Troisièmement, il n’y a aucune garantie de travail: celui qui renonce à des heures régulières afin d’optimiser sa situation fiscale n’est pas certain de pouvoir compenser les heures perdues, car il n’y a pas de contrat de travail, seulement un accord-cadre. Ceux qui acceptent un flexi-job pour joindre les deux bouts peuvent être contraints d’accepter des appels et de travailler plus souvent et plus longtemps que ce qui souhaitable ou même sain.»

«Il faut également émettre des réserves d’ordre social et économique à propos de ce système. D’une part, on peut y voir une forme de régularisation de petits boulots informels qui existaient déjà dans certains secteurs où la demande fluctue beaucoup, comme l’horeca, les parcs d’attraction, les boulangeries de quartier, etc.
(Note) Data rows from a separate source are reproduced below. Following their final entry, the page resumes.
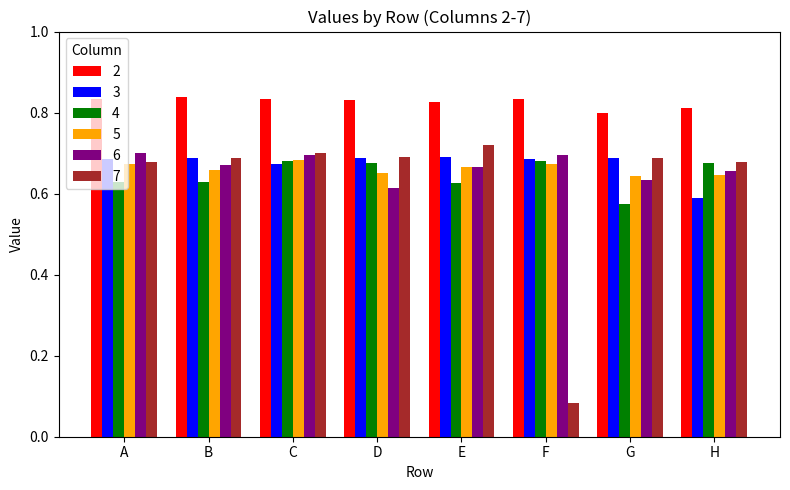

What is the sum of all 2 values?

6.6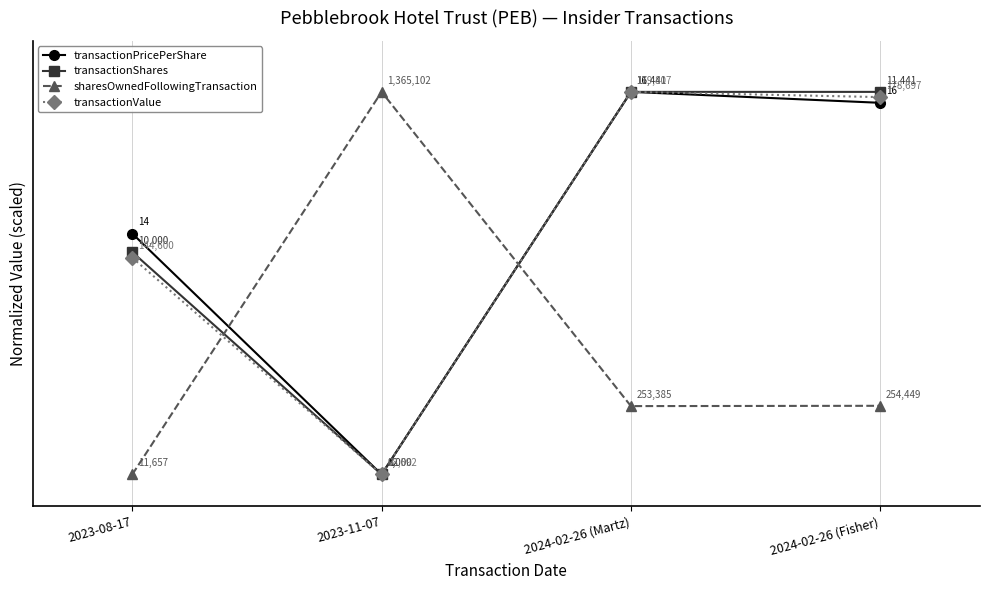

Rank the series at 2024-02-26 (Fisher) from lowest to highest value.

sharesOwnedFollowingTransaction, transactionPricePerShare, transactionValue, transactionShares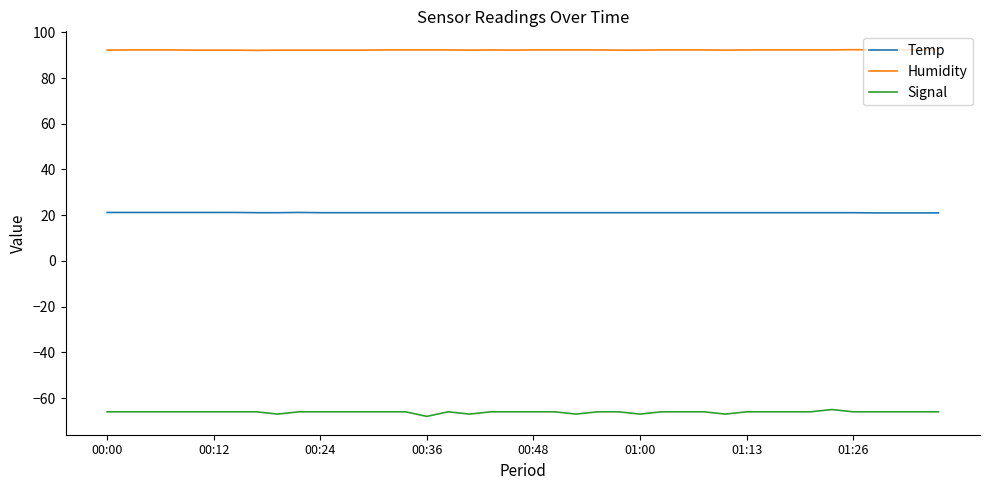

True or false: Temp and Signal cross at least once.

False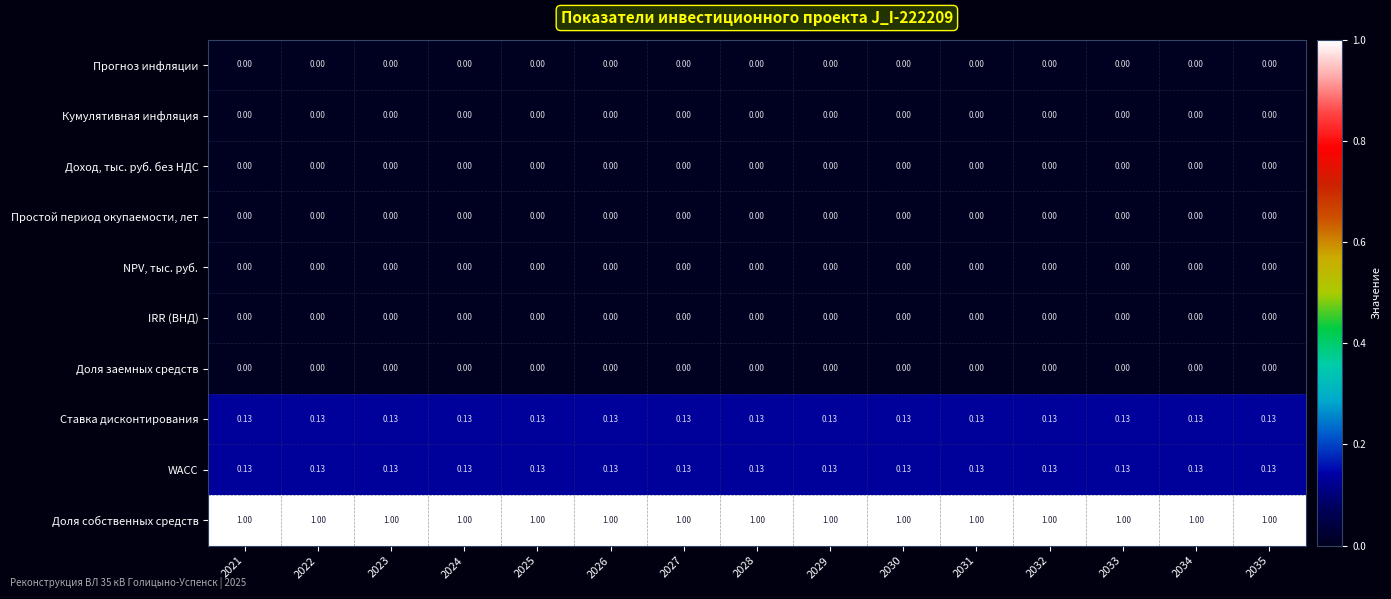

Which series has the largest total across all categories?

Доля собственных средств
D’autre part, cette flexibilité ne justifie pas que ces emplois soient fiscalement et parafiscalement plus avantageux que les emplois réguliers et les heures supplémentaires correctement rémunérées. On évince ainsi des travailleurs qui pourraient réellement bénéficier des revenus primaires générés par des emplois plus accessibles. En termes de productivité, nous n’y gagnons rien non plus si des travailleurs hautement qualifiés réduisent leurs prestations dans des emplois de qualité pour multiplier les flexi-jobs.»